--- Aim of the task ---
Please repeat every row below word for word, keeping each line unchanged.

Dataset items
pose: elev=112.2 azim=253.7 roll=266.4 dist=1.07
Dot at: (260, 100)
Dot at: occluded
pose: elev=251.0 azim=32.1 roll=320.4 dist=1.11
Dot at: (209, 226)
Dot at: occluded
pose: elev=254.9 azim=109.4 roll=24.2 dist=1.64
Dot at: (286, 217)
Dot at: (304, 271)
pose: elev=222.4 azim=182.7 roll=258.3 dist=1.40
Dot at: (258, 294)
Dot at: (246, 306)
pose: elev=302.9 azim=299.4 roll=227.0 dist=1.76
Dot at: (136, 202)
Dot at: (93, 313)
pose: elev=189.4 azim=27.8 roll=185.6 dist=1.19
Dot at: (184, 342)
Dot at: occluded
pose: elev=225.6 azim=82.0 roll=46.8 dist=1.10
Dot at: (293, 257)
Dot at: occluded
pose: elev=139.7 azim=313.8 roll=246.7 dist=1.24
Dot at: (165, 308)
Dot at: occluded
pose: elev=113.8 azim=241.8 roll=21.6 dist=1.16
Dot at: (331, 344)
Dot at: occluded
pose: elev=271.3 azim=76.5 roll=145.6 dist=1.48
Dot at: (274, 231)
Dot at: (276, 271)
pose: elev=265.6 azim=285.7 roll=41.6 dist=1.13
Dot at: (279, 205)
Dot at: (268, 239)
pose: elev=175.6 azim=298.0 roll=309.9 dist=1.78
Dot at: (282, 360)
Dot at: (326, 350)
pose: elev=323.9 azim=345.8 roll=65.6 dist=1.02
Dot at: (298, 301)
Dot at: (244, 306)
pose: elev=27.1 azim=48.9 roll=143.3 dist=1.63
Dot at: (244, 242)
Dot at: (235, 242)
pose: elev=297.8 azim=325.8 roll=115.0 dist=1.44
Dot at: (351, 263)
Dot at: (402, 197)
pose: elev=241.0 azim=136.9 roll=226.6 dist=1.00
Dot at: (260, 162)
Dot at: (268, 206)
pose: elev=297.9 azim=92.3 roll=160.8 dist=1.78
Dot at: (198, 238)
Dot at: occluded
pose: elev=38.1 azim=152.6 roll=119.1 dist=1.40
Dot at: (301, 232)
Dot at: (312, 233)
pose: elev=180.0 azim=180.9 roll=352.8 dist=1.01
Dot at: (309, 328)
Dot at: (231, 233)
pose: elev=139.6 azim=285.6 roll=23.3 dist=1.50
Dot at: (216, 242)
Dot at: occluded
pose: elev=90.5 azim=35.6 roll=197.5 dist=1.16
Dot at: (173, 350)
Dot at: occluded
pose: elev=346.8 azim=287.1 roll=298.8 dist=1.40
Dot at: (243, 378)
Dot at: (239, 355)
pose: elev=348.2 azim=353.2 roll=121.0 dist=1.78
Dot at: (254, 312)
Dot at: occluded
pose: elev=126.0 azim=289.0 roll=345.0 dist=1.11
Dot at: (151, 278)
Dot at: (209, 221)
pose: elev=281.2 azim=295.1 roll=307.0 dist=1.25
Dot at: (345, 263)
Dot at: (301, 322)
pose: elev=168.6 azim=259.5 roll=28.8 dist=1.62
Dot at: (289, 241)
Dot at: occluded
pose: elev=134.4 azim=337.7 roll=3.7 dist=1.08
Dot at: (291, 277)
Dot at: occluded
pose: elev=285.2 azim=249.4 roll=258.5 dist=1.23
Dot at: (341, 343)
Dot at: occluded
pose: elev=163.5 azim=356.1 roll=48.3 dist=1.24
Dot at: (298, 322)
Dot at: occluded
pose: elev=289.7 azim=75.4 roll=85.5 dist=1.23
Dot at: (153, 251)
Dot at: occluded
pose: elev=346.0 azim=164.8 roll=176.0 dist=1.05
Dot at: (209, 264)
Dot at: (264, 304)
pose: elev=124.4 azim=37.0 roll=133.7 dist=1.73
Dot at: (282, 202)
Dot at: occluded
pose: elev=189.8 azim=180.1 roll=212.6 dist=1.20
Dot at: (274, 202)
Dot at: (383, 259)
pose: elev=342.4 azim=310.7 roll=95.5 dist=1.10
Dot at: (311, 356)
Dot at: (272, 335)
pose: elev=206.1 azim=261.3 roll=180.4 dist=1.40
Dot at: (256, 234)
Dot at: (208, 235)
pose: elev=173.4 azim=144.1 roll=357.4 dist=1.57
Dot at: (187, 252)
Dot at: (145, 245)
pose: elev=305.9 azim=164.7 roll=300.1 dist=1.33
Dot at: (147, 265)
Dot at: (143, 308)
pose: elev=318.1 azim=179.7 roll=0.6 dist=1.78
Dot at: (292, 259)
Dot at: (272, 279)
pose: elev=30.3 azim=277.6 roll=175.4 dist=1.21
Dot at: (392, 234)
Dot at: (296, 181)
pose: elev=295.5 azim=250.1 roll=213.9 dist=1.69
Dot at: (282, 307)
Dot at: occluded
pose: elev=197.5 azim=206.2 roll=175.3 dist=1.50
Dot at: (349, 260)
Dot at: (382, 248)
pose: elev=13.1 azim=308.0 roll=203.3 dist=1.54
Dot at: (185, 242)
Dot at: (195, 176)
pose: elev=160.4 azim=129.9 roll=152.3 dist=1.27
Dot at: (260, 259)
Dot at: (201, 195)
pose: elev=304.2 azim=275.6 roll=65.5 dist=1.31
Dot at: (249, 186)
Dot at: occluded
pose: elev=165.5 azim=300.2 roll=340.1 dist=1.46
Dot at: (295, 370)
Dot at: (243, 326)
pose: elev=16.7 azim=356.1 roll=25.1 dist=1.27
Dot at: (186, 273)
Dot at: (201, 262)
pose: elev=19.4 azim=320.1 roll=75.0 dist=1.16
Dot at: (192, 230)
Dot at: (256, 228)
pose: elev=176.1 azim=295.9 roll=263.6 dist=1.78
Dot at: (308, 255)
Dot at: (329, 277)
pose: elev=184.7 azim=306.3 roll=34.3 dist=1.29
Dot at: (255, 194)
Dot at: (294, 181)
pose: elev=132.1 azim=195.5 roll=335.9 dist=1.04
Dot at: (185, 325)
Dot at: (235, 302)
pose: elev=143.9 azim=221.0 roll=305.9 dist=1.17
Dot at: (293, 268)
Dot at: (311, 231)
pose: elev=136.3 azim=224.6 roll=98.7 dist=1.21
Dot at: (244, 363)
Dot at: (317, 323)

--- Reply to the exercise ---
pose: elev=112.2 azim=253.7 roll=266.4 dist=1.07
Dot at: (260, 100)
Dot at: occluded
pose: elev=251.0 azim=32.1 roll=320.4 dist=1.11
Dot at: (209, 226)
Dot at: occluded
pose: elev=254.9 azim=109.4 roll=24.2 dist=1.64
Dot at: (286, 217)
Dot at: (304, 271)
pose: elev=222.4 azim=182.7 roll=258.3 dist=1.40
Dot at: (258, 294)
Dot at: (246, 306)
pose: elev=302.9 azim=299.4 roll=227.0 dist=1.76
Dot at: (136, 202)
Dot at: (93, 313)
pose: elev=189.4 azim=27.8 roll=185.6 dist=1.19
Dot at: (184, 342)
Dot at: occluded
pose: elev=225.6 azim=82.0 roll=46.8 dist=1.10
Dot at: (293, 257)
Dot at: occluded
pose: elev=139.7 azim=313.8 roll=246.7 dist=1.24
Dot at: (165, 308)
Dot at: occluded
pose: elev=113.8 azim=241.8 roll=21.6 dist=1.16
Dot at: (331, 344)
Dot at: occluded
pose: elev=271.3 azim=76.5 roll=145.6 dist=1.48
Dot at: (274, 231)
Dot at: (276, 271)
pose: elev=265.6 azim=285.7 roll=41.6 dist=1.13
Dot at: (279, 205)
Dot at: (268, 239)
pose: elev=175.6 azim=298.0 roll=309.9 dist=1.78
Dot at: (282, 360)
Dot at: (326, 350)
pose: elev=323.9 azim=345.8 roll=65.6 dist=1.02
Dot at: (298, 301)
Dot at: (244, 306)
pose: elev=27.1 azim=48.9 roll=143.3 dist=1.63
Dot at: (244, 242)
Dot at: (235, 242)
pose: elev=297.8 azim=325.8 roll=115.0 dist=1.44
Dot at: (351, 263)
Dot at: (402, 197)
pose: elev=241.0 azim=136.9 roll=226.6 dist=1.00
Dot at: (260, 162)
Dot at: (268, 206)
pose: elev=297.9 azim=92.3 roll=160.8 dist=1.78
Dot at: (198, 238)
Dot at: occluded
pose: elev=38.1 azim=152.6 roll=119.1 dist=1.40
Dot at: (301, 232)
Dot at: (312, 233)
pose: elev=180.0 azim=180.9 roll=352.8 dist=1.01
Dot at: (309, 328)
Dot at: (231, 233)
pose: elev=139.6 azim=285.6 roll=23.3 dist=1.50
Dot at: (216, 242)
Dot at: occluded
pose: elev=90.5 azim=35.6 roll=197.5 dist=1.16
Dot at: (173, 350)
Dot at: occluded
pose: elev=346.8 azim=287.1 roll=298.8 dist=1.40
Dot at: (243, 378)
Dot at: (239, 355)
pose: elev=348.2 azim=353.2 roll=121.0 dist=1.78
Dot at: (254, 312)
Dot at: occluded
pose: elev=126.0 azim=289.0 roll=345.0 dist=1.11
Dot at: (151, 278)
Dot at: (209, 221)
pose: elev=281.2 azim=295.1 roll=307.0 dist=1.25
Dot at: (345, 263)
Dot at: (301, 322)
pose: elev=168.6 azim=259.5 roll=28.8 dist=1.62
Dot at: (289, 241)
Dot at: occluded
pose: elev=134.4 azim=337.7 roll=3.7 dist=1.08
Dot at: (291, 277)
Dot at: occluded
pose: elev=285.2 azim=249.4 roll=258.5 dist=1.23
Dot at: (341, 343)
Dot at: occluded
pose: elev=163.5 azim=356.1 roll=48.3 dist=1.24
Dot at: (298, 322)
Dot at: occluded
pose: elev=289.7 azim=75.4 roll=85.5 dist=1.23
Dot at: (153, 251)
Dot at: occluded
pose: elev=346.0 azim=164.8 roll=176.0 dist=1.05
Dot at: (209, 264)
Dot at: (264, 304)
pose: elev=124.4 azim=37.0 roll=133.7 dist=1.73
Dot at: (282, 202)
Dot at: occluded
pose: elev=189.8 azim=180.1 roll=212.6 dist=1.20
Dot at: (274, 202)
Dot at: (383, 259)
pose: elev=342.4 azim=310.7 roll=95.5 dist=1.10
Dot at: (311, 356)
Dot at: (272, 335)
pose: elev=206.1 azim=261.3 roll=180.4 dist=1.40
Dot at: (256, 234)
Dot at: (208, 235)
pose: elev=173.4 azim=144.1 roll=357.4 dist=1.57
Dot at: (187, 252)
Dot at: (145, 245)
pose: elev=305.9 azim=164.7 roll=300.1 dist=1.33
Dot at: (147, 265)
Dot at: (143, 308)
pose: elev=318.1 azim=179.7 roll=0.6 dist=1.78
Dot at: (292, 259)
Dot at: (272, 279)
pose: elev=30.3 azim=277.6 roll=175.4 dist=1.21
Dot at: (392, 234)
Dot at: (296, 181)
pose: elev=295.5 azim=250.1 roll=213.9 dist=1.69
Dot at: (282, 307)
Dot at: occluded
pose: elev=197.5 azim=206.2 roll=175.3 dist=1.50
Dot at: (349, 260)
Dot at: (382, 248)
pose: elev=13.1 azim=308.0 roll=203.3 dist=1.54
Dot at: (185, 242)
Dot at: (195, 176)
pose: elev=160.4 azim=129.9 roll=152.3 dist=1.27
Dot at: (260, 259)
Dot at: (201, 195)
pose: elev=304.2 azim=275.6 roll=65.5 dist=1.31
Dot at: (249, 186)
Dot at: occluded
pose: elev=165.5 azim=300.2 roll=340.1 dist=1.46
Dot at: (295, 370)
Dot at: (243, 326)
pose: elev=16.7 azim=356.1 roll=25.1 dist=1.27
Dot at: (186, 273)
Dot at: (201, 262)
pose: elev=19.4 azim=320.1 roll=75.0 dist=1.16
Dot at: (192, 230)
Dot at: (256, 228)
pose: elev=176.1 azim=295.9 roll=263.6 dist=1.78
Dot at: (308, 255)
Dot at: (329, 277)
pose: elev=184.7 azim=306.3 roll=34.3 dist=1.29
Dot at: (255, 194)
Dot at: (294, 181)
pose: elev=132.1 azim=195.5 roll=335.9 dist=1.04
Dot at: (185, 325)
Dot at: (235, 302)
pose: elev=143.9 azim=221.0 roll=305.9 dist=1.17
Dot at: (293, 268)
Dot at: (311, 231)
pose: elev=136.3 azim=224.6 roll=98.7 dist=1.21
Dot at: (244, 363)
Dot at: (317, 323)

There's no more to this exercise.